In den Niederlanden sind Steuern im Kfz-Bereich durchgängig und sehr stark nach dem CO2-Ausstoß gestaffel, erklärt VCÖ-Experte Markus Gansterer. Förderungen alleine reichen nicht aus, um einen hohen Anteil von E-Pkw zu erreichen, wie auch eine Studie des deutschen Forums für Ökologisch-Soziale Marktwirtschaft sehr deutlich zeigt.

So werden beispielsweise in Belgien E-Pkw so stark subventioniert, dass für einen Renault Zoe im ersten Jahr (Anschaffung und Betrieb) die Öffentliche Hand rund 3.000 Euro an den Besitzer zahlt, während in den Niederlanden dafür eine Steuerleistung von 200 Euro anfällt. Aber in den Niederlanden fällt für einen Diesel-SUV mit einem CO2-Ausstoß von 199 Gramm pro Kilometer eine Steuerleistung von rund 44.600 Euro an, während in Belgien nur rund 4.800 Euro zu zahlen ist. In Belgien betrug der E-Auto-Anteil im Vorjahr 0,7 Prozent, in den Niederlanden war er fast acht Mal so hoch.
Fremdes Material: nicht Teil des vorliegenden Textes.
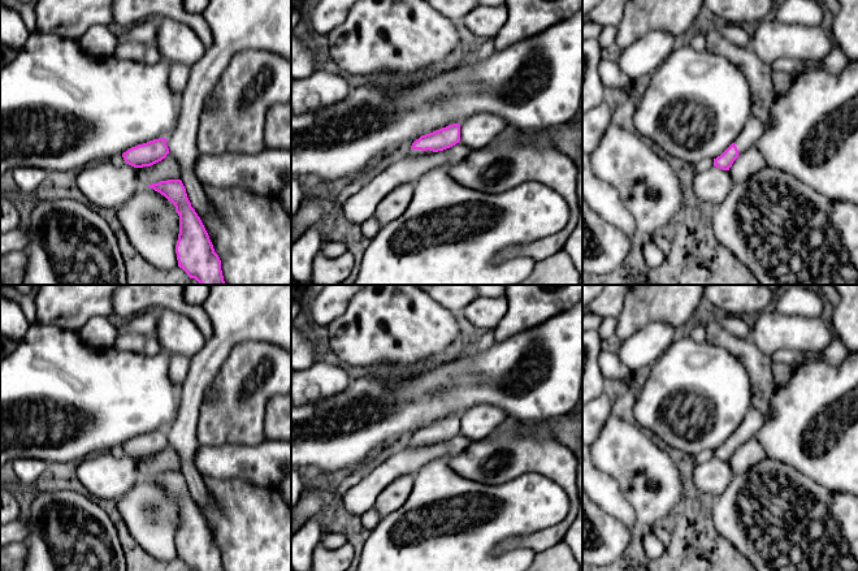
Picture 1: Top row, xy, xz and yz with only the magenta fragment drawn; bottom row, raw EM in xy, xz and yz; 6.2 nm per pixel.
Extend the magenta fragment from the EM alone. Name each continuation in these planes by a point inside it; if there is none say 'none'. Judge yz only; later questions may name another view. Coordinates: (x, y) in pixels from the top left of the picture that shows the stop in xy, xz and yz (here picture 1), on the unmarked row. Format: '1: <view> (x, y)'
1: yz (753, 420)

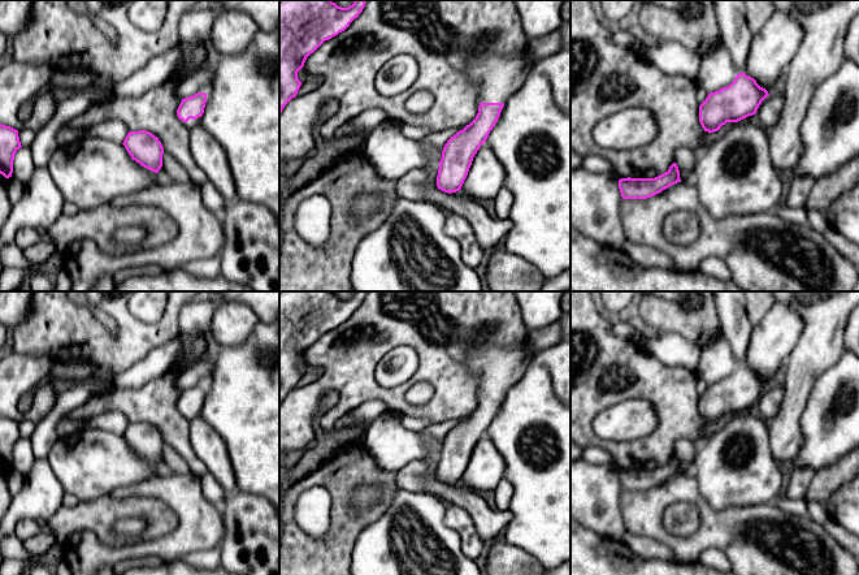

"Sowohl bei der Normverbrauchsabgabe als auch bei der Firmenwagenbesteuerung wäre eine deutlich größere Spreizung der Besteuerung nach dem CO2-Ausstoß auch in Österreich sehr wirksam", stellt VCÖ-Experte Gansterer fest. Auch Diesel und Benzin sind in den Niederlanden deutlich höher besteuert. So kostet ein Liter Diesel im Schnitt um 16 Cent mehr als in Österreich, ein Liter Eurosuper sogar um 41 Cent mehr.